Clustering approaches are pivotal to handle the many sequence variants obtained in DNA metabarcoding data sets, and therefore they have become a key step of metabarcoding analysis pipelines. Clustering often relies on a sequence similarity threshold to gather sequences into molecular operational taxonomic units (MOTUs), each of which ideally represents a homogeneous taxonomic entity (e.g., a species or a genus). However, the choice of the clustering threshold is rarely justified, and its impact on MOTU over-splitting or over-merging even less tested. Here, we evaluated clustering threshold values for several metabarcoding markers under different criteria: limitation of MOTU over-merging, limitation of MOTU over-splitting, and trade-off between over-merging and over-splitting. We extracted sequences from a public database for nine markers, ranging from generalist markers targeting Bacteria or Eukaryota, to more specific markers targeting a class or a subclass (e.g., Insecta, Oligochaeta). Based on the distributions of pairwise sequence similarities within species and within genera, and on the rates of over-splitting and over-merging across different clustering thresholds, we were able to propose threshold values minimizing the risk of over-splitting, that of over-merging, or offering a trade-off between the two risks. For generalist markers, high similarity thresholds (0.96-0.99) are generally appropriate, while more specific markers require lower values (0.85-0.96). These results do not support the use of a fixed clustering threshold. Instead, we advocate careful examination of the most appropriate threshold based on the research objectives, the potential costs of over-splitting and over-merging, and the features of the studied markers.

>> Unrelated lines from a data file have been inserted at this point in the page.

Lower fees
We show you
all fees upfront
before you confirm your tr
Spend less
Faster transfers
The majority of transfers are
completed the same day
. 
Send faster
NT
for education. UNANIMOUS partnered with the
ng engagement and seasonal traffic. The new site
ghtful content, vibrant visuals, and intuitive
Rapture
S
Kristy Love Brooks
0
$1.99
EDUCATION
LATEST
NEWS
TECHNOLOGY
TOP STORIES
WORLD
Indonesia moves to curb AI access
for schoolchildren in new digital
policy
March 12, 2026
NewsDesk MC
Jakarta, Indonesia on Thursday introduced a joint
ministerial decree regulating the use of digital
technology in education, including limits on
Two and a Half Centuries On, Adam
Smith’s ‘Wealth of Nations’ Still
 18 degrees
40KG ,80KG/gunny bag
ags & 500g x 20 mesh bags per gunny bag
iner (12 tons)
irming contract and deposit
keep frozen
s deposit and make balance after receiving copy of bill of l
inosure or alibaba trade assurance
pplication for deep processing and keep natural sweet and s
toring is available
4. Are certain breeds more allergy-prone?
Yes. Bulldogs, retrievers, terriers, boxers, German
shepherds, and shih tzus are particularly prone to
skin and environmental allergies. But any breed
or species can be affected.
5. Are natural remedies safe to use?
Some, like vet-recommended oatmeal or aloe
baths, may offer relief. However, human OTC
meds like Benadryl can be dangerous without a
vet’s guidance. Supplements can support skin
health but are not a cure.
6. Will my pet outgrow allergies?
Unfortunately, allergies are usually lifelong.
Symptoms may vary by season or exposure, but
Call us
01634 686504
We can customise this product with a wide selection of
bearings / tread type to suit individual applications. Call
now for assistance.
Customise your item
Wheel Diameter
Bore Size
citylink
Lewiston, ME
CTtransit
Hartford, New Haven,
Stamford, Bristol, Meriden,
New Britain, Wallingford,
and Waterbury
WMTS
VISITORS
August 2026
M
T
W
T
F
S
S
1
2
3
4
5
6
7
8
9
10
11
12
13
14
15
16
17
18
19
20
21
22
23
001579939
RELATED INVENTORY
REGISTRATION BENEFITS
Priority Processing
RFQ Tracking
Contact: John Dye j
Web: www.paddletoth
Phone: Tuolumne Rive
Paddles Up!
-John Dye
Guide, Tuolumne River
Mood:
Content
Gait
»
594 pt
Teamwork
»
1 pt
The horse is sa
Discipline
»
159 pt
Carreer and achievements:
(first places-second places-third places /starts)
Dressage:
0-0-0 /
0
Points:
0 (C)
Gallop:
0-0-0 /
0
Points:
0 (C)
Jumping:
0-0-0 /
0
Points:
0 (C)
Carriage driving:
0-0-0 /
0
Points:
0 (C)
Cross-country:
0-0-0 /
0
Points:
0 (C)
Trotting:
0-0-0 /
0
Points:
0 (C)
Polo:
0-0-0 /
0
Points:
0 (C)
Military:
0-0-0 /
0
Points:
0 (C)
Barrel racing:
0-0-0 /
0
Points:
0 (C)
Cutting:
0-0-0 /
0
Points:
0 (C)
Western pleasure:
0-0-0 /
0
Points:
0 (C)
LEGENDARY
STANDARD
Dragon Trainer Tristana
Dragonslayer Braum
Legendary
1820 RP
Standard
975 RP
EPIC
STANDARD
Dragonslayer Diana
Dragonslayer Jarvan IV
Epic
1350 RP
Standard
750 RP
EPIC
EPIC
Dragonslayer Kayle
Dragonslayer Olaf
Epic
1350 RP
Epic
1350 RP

聚类方法对于处理DNA宏条形码数据集中获得的众多序列变异至关重要,因此它们已成为宏条形码分析流程的关键步骤。聚类通常依赖于序列相似性阈值,以将序列聚集成分子操作分类单元(MOTU),理想情况下,每个分子操作分类单元代表一个同质的分类实体(例如,一个物种或一个属)。然而,聚类阈值的选择很少有合理依据,其对MOTU过度拆分或过度合并的影响更是鲜有测试。在此,我们根据不同标准评估了几种宏条形码标记的聚类阈值:限制MOTU过度合并、限制MOTU过度拆分以及过度合并与过度拆分之间的权衡。我们从一个公共数据库中提取了针对九种标记的序列,这些标记从针对细菌或真核生物的通用标记,到针对一个纲或一个亚纲(如昆虫纲、寡毛纲)的更特异性标记。基于物种内和属内成对序列相似性的分布,以及不同聚类阈值下的过度拆分和过度合并率,我们能够提出使过度拆分风险、过度合并风险最小化或在两种风险之间进行权衡的阈值。对于通用标记,高相似性阈值(0.96 - 0.99)通常是合适的,而更特异性的标记则需要较低的值(0.85 - 0.96)。这些结果不支持使用固定的聚类阈值。相反,我们主张根据研究目标、过度拆分和过度合并的潜在成本以及所研究标记的特征,仔细审查最合适的阈值。